Houtskeletbouw (HSB) en Cross Laminated Timber (CLT) worden steeds vaker toegepast in dragende constructies. Ook zien we steeds meer hoogwaardig prefab, zoals wanden gevuld met gecertificeerde inblaasstro, houtvezel of vlas. Wanneer een deel van het proces in de fabriek plaatsvindt, kan een borger gebruikmaken van productcertificaten of verklaringen van derden om de constructieve betrouwbaarheid te onderbouwen. Tegelijk blijft waarneming op de bouwplaats belangrijk, zeker bij innovatieve combinaties van materialen.

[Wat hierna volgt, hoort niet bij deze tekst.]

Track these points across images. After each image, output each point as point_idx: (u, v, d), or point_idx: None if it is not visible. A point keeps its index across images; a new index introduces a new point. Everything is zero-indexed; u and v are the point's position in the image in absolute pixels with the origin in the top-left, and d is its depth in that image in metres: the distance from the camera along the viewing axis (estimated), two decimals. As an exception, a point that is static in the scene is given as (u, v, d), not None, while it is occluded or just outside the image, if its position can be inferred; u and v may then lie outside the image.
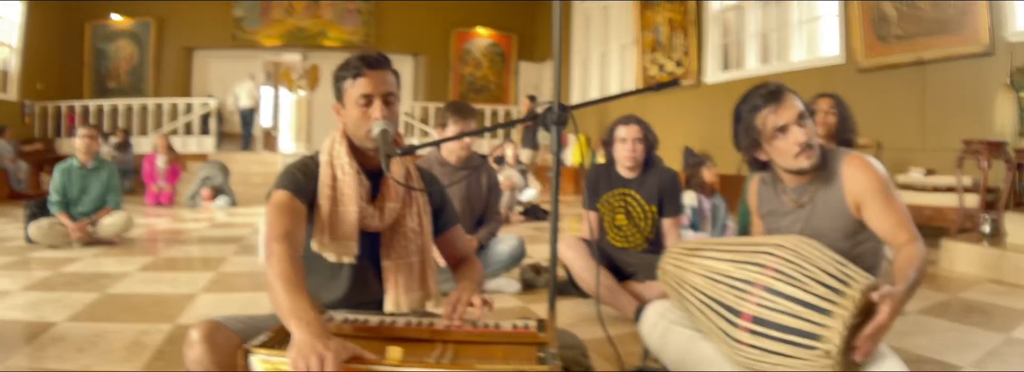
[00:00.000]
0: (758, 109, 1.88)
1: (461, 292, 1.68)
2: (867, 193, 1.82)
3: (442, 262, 2.11)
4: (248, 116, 12.83)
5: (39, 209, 5.22)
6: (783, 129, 1.86)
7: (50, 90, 12.12)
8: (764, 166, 2.03)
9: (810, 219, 1.96)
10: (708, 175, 5.01)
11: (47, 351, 2.44)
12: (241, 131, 13.04)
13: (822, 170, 1.93)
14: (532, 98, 12.21)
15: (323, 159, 1.82)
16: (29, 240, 5.06)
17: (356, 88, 1.75)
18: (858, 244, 1.93)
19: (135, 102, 12.11)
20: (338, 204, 1.78)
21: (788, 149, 1.87)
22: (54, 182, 5.19)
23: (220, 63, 13.84)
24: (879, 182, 1.82)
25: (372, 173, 1.86)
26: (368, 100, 1.75)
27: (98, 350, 2.46)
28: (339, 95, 1.82)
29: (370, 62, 1.76)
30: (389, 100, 1.77)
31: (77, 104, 12.12)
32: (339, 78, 1.80)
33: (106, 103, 12.08)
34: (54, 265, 4.25)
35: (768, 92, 1.88)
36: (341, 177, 1.79)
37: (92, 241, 5.18)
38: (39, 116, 11.80)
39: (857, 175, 1.85)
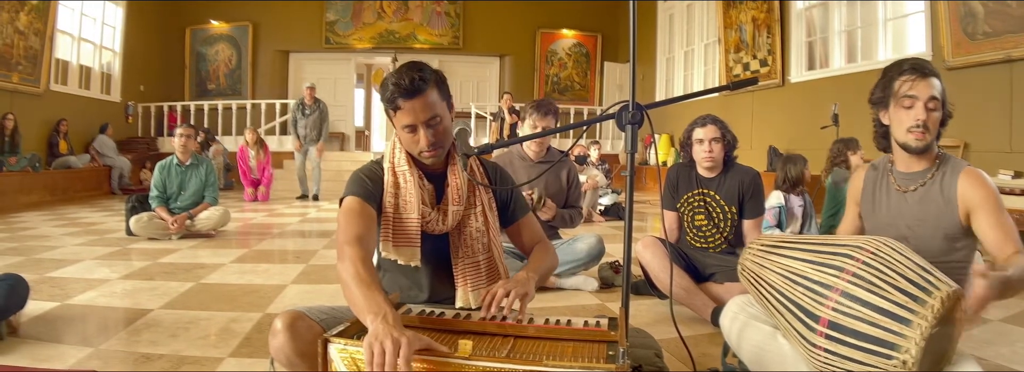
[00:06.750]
0: (902, 73, 1.94)
1: (500, 285, 1.65)
2: (983, 203, 1.86)
3: None
4: None
5: (140, 203, 5.52)
6: (910, 99, 1.91)
7: (152, 92, 12.79)
8: (884, 134, 2.06)
9: (910, 206, 1.99)
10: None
11: (141, 335, 2.58)
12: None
13: (936, 169, 1.97)
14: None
15: (386, 166, 1.86)
16: (130, 233, 5.34)
17: (398, 119, 1.76)
18: (954, 250, 1.94)
19: (234, 103, 12.63)
20: (400, 211, 1.83)
21: (905, 121, 1.93)
22: (154, 178, 5.47)
23: (314, 65, 14.32)
24: (995, 196, 1.88)
25: (434, 176, 1.90)
26: (412, 129, 1.76)
27: (189, 336, 2.59)
28: (389, 116, 1.82)
29: (405, 91, 1.70)
30: (432, 123, 1.76)
31: (178, 105, 12.72)
32: (383, 101, 1.78)
33: (206, 104, 12.65)
34: (152, 256, 4.48)
35: (921, 65, 1.93)
36: (403, 184, 1.83)
37: (190, 234, 5.44)
38: (141, 116, 12.45)
39: (977, 184, 1.89)
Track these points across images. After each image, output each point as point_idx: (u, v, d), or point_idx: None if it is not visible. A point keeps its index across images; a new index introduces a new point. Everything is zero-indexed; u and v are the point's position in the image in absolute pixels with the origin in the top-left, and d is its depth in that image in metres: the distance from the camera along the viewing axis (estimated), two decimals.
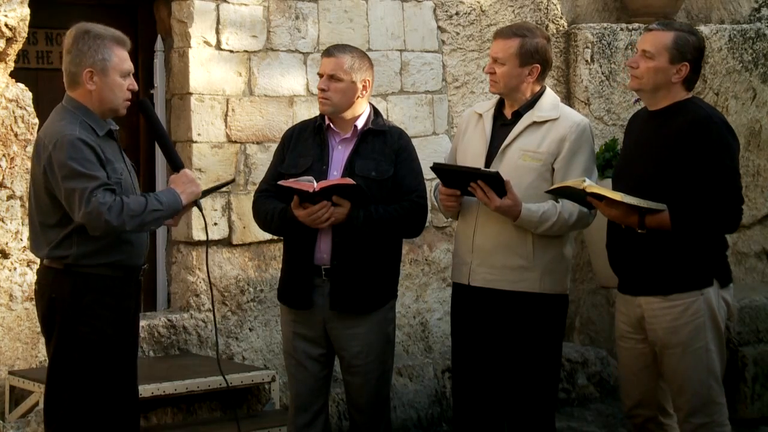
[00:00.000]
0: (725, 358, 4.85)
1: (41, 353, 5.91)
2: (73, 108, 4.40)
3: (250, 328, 6.63)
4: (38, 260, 4.58)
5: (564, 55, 7.73)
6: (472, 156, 4.99)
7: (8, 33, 5.75)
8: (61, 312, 4.33)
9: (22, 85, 5.91)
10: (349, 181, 4.77)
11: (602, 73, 7.69)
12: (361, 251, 4.89)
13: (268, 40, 6.67)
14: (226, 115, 6.53)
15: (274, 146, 5.69)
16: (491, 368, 4.96)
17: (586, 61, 7.65)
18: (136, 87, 4.51)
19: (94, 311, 4.35)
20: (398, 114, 7.06)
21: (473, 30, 7.38)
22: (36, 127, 5.78)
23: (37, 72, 6.33)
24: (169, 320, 6.40)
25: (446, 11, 7.30)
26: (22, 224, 5.81)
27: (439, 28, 7.28)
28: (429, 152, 6.95)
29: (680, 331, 4.70)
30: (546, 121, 4.92)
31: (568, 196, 4.80)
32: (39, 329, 5.11)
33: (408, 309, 7.12)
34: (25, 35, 5.84)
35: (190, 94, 6.43)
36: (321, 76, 4.99)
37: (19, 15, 5.76)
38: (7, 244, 5.84)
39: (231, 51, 6.54)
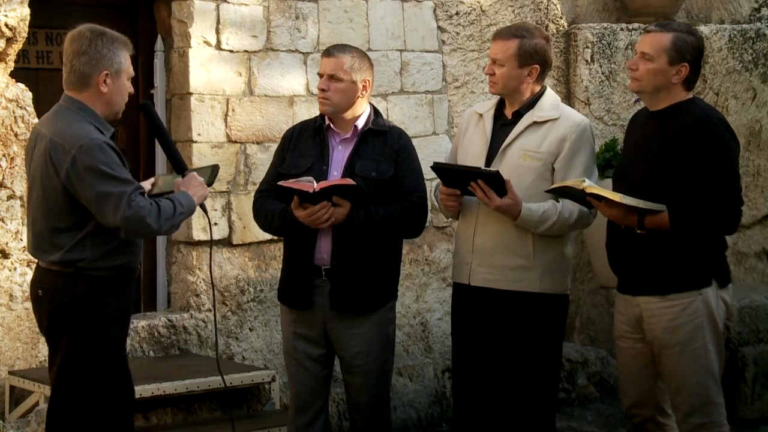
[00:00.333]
0: (724, 358, 4.85)
1: (41, 353, 5.91)
2: (77, 110, 4.38)
3: (250, 328, 6.63)
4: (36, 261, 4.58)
5: (564, 55, 7.73)
6: (473, 156, 4.99)
7: (8, 33, 5.75)
8: (74, 315, 4.33)
9: (22, 85, 5.91)
10: (349, 181, 4.77)
11: (602, 73, 7.69)
12: (361, 251, 4.89)
13: (268, 40, 6.67)
14: (226, 115, 6.54)
15: (274, 146, 5.70)
16: (491, 368, 4.96)
17: (586, 61, 7.65)
18: (133, 91, 4.54)
19: (105, 313, 4.37)
20: (398, 114, 7.06)
21: (473, 30, 7.39)
22: None
23: (37, 72, 6.33)
24: (169, 320, 6.40)
25: (446, 11, 7.30)
26: (22, 224, 5.81)
27: (439, 28, 7.28)
28: (429, 152, 6.95)
29: (678, 331, 4.70)
30: (546, 121, 4.92)
31: (568, 196, 4.80)
32: (38, 329, 5.10)
33: (408, 309, 7.12)
34: (25, 35, 5.84)
35: (190, 94, 6.43)
36: (321, 76, 4.99)
37: (19, 15, 5.76)
38: (7, 244, 5.85)
39: (231, 51, 6.54)
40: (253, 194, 5.18)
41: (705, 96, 7.79)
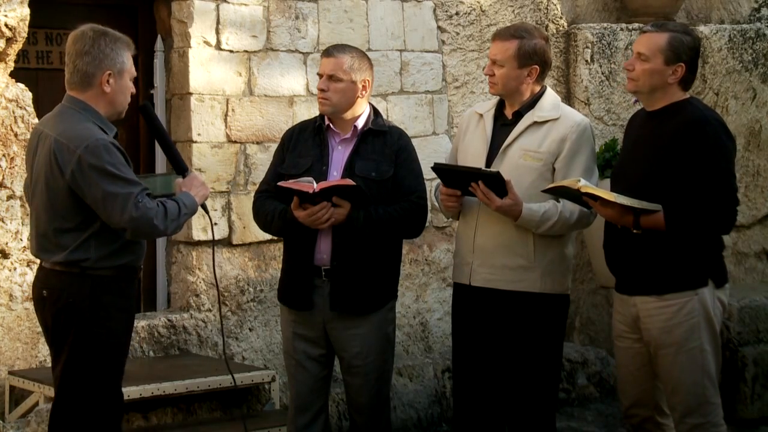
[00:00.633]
0: (721, 358, 4.85)
1: (41, 353, 5.91)
2: (80, 110, 4.38)
3: (250, 328, 6.63)
4: (37, 261, 4.58)
5: (564, 55, 7.73)
6: (473, 156, 4.99)
7: (8, 33, 5.75)
8: (79, 316, 4.33)
9: (22, 85, 5.91)
10: (349, 182, 4.77)
11: (602, 73, 7.69)
12: (361, 252, 4.88)
13: (268, 40, 6.67)
14: (226, 115, 6.54)
15: (274, 146, 5.70)
16: (492, 368, 4.96)
17: (586, 61, 7.65)
18: (135, 91, 4.54)
19: (110, 313, 4.37)
20: (398, 114, 7.06)
21: (473, 30, 7.39)
22: None
23: (37, 72, 6.33)
24: (169, 320, 6.40)
25: (446, 11, 7.30)
26: (22, 224, 5.81)
27: (439, 28, 7.28)
28: (429, 152, 6.95)
29: (674, 331, 4.70)
30: (547, 121, 4.92)
31: (564, 196, 4.81)
32: (38, 329, 5.11)
33: (408, 309, 7.12)
34: (25, 35, 5.84)
35: (190, 94, 6.43)
36: (320, 76, 4.99)
37: (19, 15, 5.76)
38: (7, 244, 5.85)
39: (231, 51, 6.54)
40: (253, 194, 5.18)
41: (705, 96, 7.79)
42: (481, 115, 5.07)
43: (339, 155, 4.98)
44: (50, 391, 5.29)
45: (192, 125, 6.43)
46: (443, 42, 7.29)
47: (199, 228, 6.41)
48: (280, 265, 5.24)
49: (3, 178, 5.83)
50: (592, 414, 7.14)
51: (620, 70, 7.65)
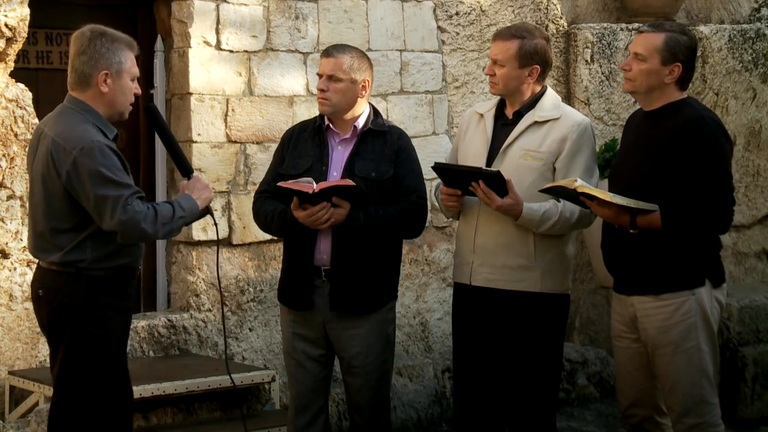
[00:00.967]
0: (719, 358, 4.85)
1: (41, 353, 5.91)
2: (80, 110, 4.37)
3: (250, 328, 6.63)
4: (36, 261, 4.58)
5: (564, 55, 7.73)
6: (473, 156, 4.99)
7: (8, 33, 5.75)
8: (74, 316, 4.33)
9: (22, 85, 5.91)
10: (349, 182, 4.77)
11: (602, 73, 7.69)
12: (361, 252, 4.88)
13: (268, 40, 6.67)
14: (226, 115, 6.53)
15: (274, 146, 5.70)
16: (492, 368, 4.96)
17: (586, 61, 7.65)
18: (140, 91, 4.52)
19: (105, 314, 4.37)
20: (398, 114, 7.06)
21: (473, 30, 7.38)
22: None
23: (37, 72, 6.33)
24: (169, 320, 6.40)
25: (446, 11, 7.29)
26: (22, 224, 5.81)
27: (439, 28, 7.28)
28: (429, 152, 6.95)
29: (671, 331, 4.70)
30: (547, 121, 4.92)
31: (561, 196, 4.81)
32: (38, 329, 5.11)
33: (408, 309, 7.12)
34: (25, 35, 5.84)
35: (190, 94, 6.43)
36: (320, 76, 4.99)
37: (19, 15, 5.76)
38: (7, 244, 5.85)
39: (231, 51, 6.54)
40: (253, 194, 5.18)
41: (705, 96, 7.79)
42: (482, 115, 5.07)
43: (339, 155, 4.98)
44: (50, 391, 5.27)
45: (192, 125, 6.43)
46: (443, 42, 7.29)
47: (199, 228, 6.40)
48: (280, 265, 5.24)
49: (3, 178, 5.83)
50: (592, 414, 7.14)
51: (620, 70, 7.64)
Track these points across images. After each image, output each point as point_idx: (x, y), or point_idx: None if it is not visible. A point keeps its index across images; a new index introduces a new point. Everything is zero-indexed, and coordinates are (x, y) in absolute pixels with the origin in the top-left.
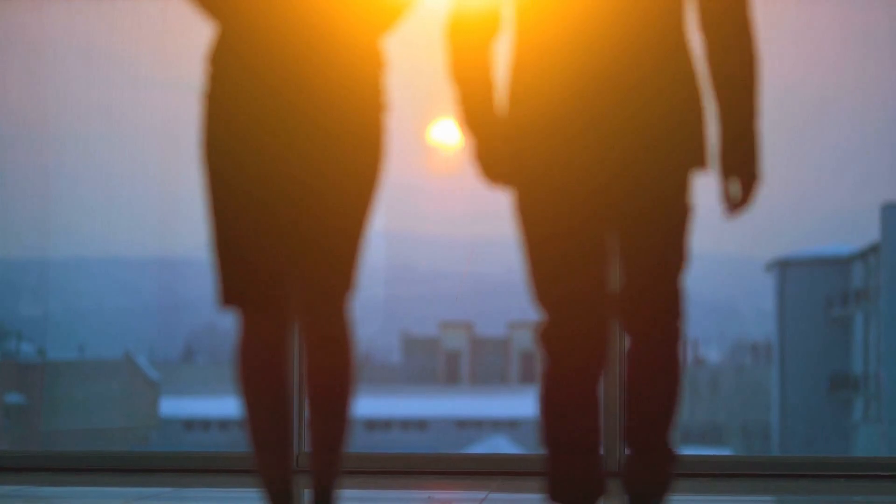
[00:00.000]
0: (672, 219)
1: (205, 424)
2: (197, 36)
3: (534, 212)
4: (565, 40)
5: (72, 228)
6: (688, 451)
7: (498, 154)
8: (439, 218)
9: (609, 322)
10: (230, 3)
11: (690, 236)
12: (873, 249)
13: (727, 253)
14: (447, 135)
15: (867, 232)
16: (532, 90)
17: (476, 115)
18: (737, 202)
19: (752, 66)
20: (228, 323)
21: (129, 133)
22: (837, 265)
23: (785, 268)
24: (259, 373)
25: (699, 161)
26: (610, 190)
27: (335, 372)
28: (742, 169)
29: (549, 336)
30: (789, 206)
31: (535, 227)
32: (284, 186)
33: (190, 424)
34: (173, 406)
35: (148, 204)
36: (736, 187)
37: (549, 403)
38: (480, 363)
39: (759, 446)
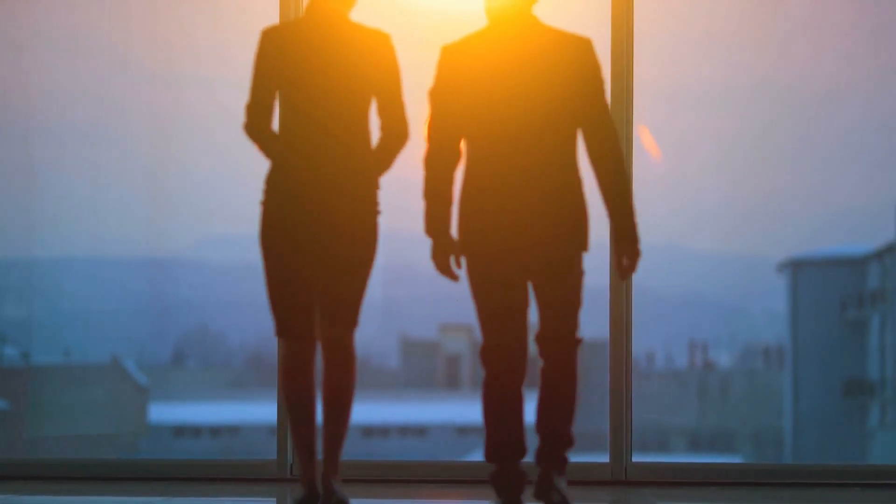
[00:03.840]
0: (570, 279)
1: (195, 431)
2: (188, 26)
3: (479, 270)
4: (499, 164)
5: (57, 226)
6: (697, 458)
7: (446, 253)
8: None
9: (527, 346)
10: (280, 148)
11: (582, 289)
12: (889, 249)
13: (737, 253)
14: None
15: (883, 230)
16: (478, 196)
17: (436, 224)
18: (626, 270)
19: (628, 183)
20: (220, 325)
21: (117, 126)
22: (852, 265)
23: (797, 268)
24: (293, 382)
25: (584, 245)
26: (529, 257)
27: (343, 385)
28: (629, 249)
29: (486, 353)
30: (801, 203)
31: (479, 279)
32: (312, 263)
33: (180, 431)
34: (163, 412)
35: (137, 201)
36: (626, 261)
37: (487, 399)
38: (482, 367)
39: (772, 454)
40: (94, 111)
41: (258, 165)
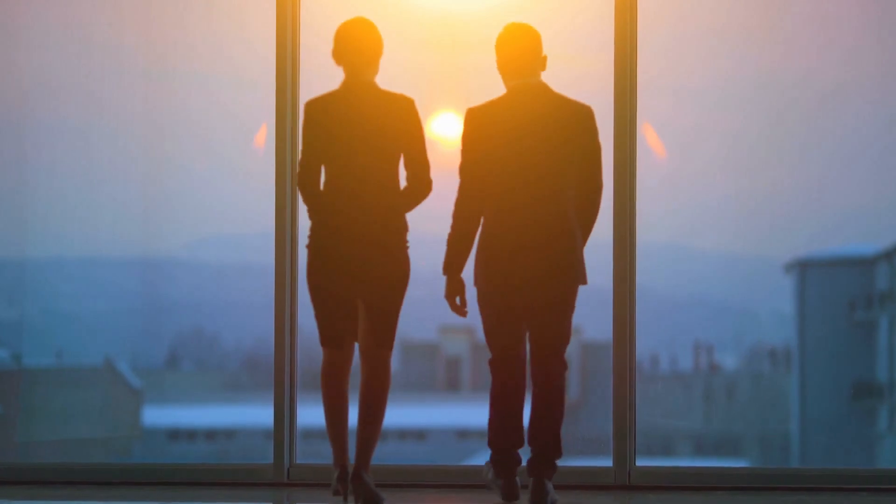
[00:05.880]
0: (563, 312)
1: (190, 434)
2: (182, 22)
3: (488, 299)
4: (511, 212)
5: (50, 225)
6: (702, 462)
7: (457, 292)
8: (439, 216)
9: (525, 356)
10: (320, 204)
11: (571, 321)
12: None
13: (743, 253)
14: (447, 130)
15: (891, 230)
16: (491, 245)
17: (451, 267)
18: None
19: (591, 228)
20: (216, 327)
21: (111, 123)
22: (860, 266)
23: (805, 269)
24: (330, 387)
25: (582, 280)
26: (528, 292)
27: (377, 395)
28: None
29: (494, 364)
30: (808, 202)
31: (488, 306)
32: (352, 291)
33: (174, 434)
34: (157, 415)
35: (131, 199)
36: None
37: (494, 402)
38: (482, 370)
39: (778, 458)
40: (87, 108)
41: (255, 165)
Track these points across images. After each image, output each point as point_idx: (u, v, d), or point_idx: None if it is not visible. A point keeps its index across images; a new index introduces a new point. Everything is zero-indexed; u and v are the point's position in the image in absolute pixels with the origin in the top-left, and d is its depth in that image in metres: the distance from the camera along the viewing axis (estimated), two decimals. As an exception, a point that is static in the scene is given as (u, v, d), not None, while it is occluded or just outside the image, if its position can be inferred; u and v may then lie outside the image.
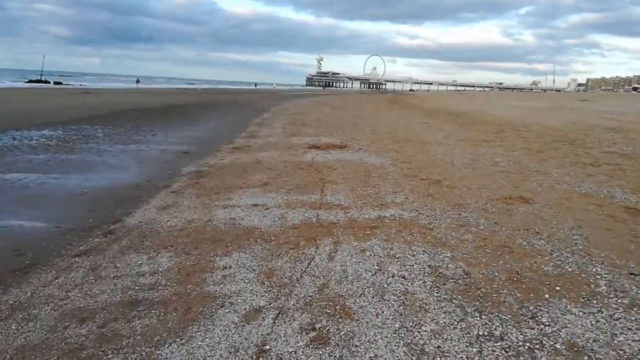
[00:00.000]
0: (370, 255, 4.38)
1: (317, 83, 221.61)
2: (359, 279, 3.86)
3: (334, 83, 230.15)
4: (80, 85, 65.36)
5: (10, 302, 3.53)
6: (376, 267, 4.11)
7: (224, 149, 11.92)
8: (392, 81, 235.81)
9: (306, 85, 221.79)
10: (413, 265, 4.15)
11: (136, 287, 3.75)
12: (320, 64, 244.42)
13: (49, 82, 64.01)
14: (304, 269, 4.07)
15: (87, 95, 35.64)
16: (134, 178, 8.11)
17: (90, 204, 6.39)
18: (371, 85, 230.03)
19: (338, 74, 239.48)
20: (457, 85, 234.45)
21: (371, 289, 3.69)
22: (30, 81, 64.55)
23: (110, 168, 8.96)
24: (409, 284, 3.77)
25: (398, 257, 4.32)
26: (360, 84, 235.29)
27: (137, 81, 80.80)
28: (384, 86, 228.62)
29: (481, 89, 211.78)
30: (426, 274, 3.96)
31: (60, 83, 65.51)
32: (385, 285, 3.75)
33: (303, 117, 23.78)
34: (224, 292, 3.67)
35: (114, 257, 4.36)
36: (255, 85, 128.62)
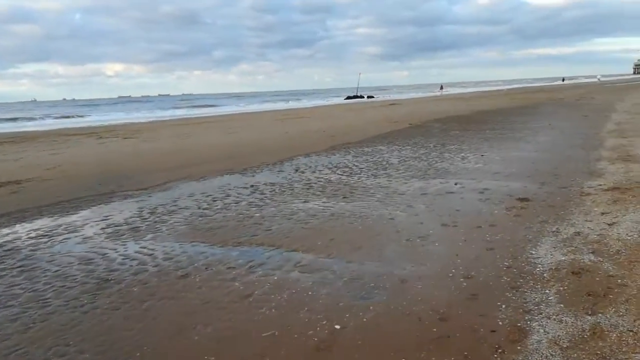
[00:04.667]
0: None
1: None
2: None
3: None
4: (388, 97, 67.91)
5: None
6: None
7: (593, 190, 6.59)
8: None
9: (634, 73, 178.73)
10: None
11: None
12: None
13: (363, 97, 68.98)
14: None
15: (393, 107, 34.69)
16: (447, 282, 3.92)
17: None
18: None
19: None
20: None
21: None
22: (348, 97, 70.85)
23: (403, 245, 5.03)
24: None
25: None
26: None
27: (441, 87, 79.64)
28: None
29: None
30: None
31: (372, 97, 69.89)
32: None
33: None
34: None
35: None
36: (563, 80, 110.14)
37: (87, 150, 15.39)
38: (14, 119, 43.38)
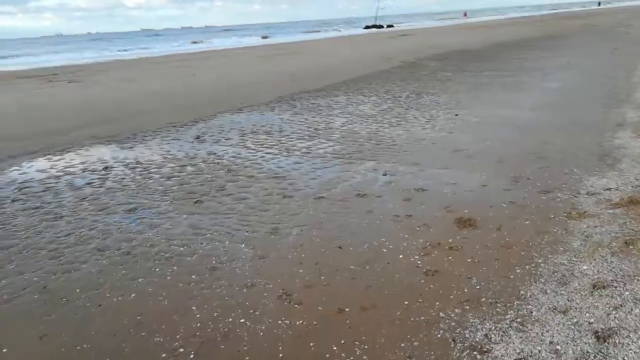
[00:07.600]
0: None
1: None
2: None
3: None
4: (407, 26, 62.25)
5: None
6: None
7: (593, 205, 3.78)
8: None
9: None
10: None
11: None
12: None
13: (382, 27, 63.52)
14: None
15: (399, 40, 30.71)
16: None
17: None
18: None
19: None
20: None
21: None
22: (367, 27, 65.42)
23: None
24: None
25: None
26: None
27: (465, 14, 72.99)
28: None
29: None
30: None
31: (392, 26, 64.34)
32: None
33: None
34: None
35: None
36: (599, 5, 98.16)
37: (3, 100, 12.96)
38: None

Brandveiligheid blijft een kernpunt bij biobased materialen. Een kwaliteitsborger beoordeelt of de onderbouwing van brandwerendheid aansluit bij de relevante normen - zoals NEN 6068 - en of de gekozen oplossingen voldoende zijn onderbouwd. In de praktijk blijkt dat omschrijvingen als thermisch gemodificeerd hout zonder verdere detaillering vaak onvoldoende zijn voor een gerechtvaardigd vertrouwen.
Bij innovatieve bouwmethoden wordt regelmatig een beroep gedaan op gelijkwaardige maatregelen. Voor de borger is het van belang dat de onderbouwing inzichtelijk maakt hoe het gekozen systeem voldoet aan de functionele eisen uit het Bbl. Gelijkwaardigheid is pas aannemelijk wanneer prestaties aantoonbaar zijn onderbouwd.
Biobased bouwen stelt de kwaliteitsborger voor nieuwe vraagstukken. Door kennis van innovatieve materialen en inzicht in hun prestaties kan de borger een waardevolle bijdrage leveren aan het aantoonbaar maken van kwaliteit binnen deze duurzame ontwikkeling.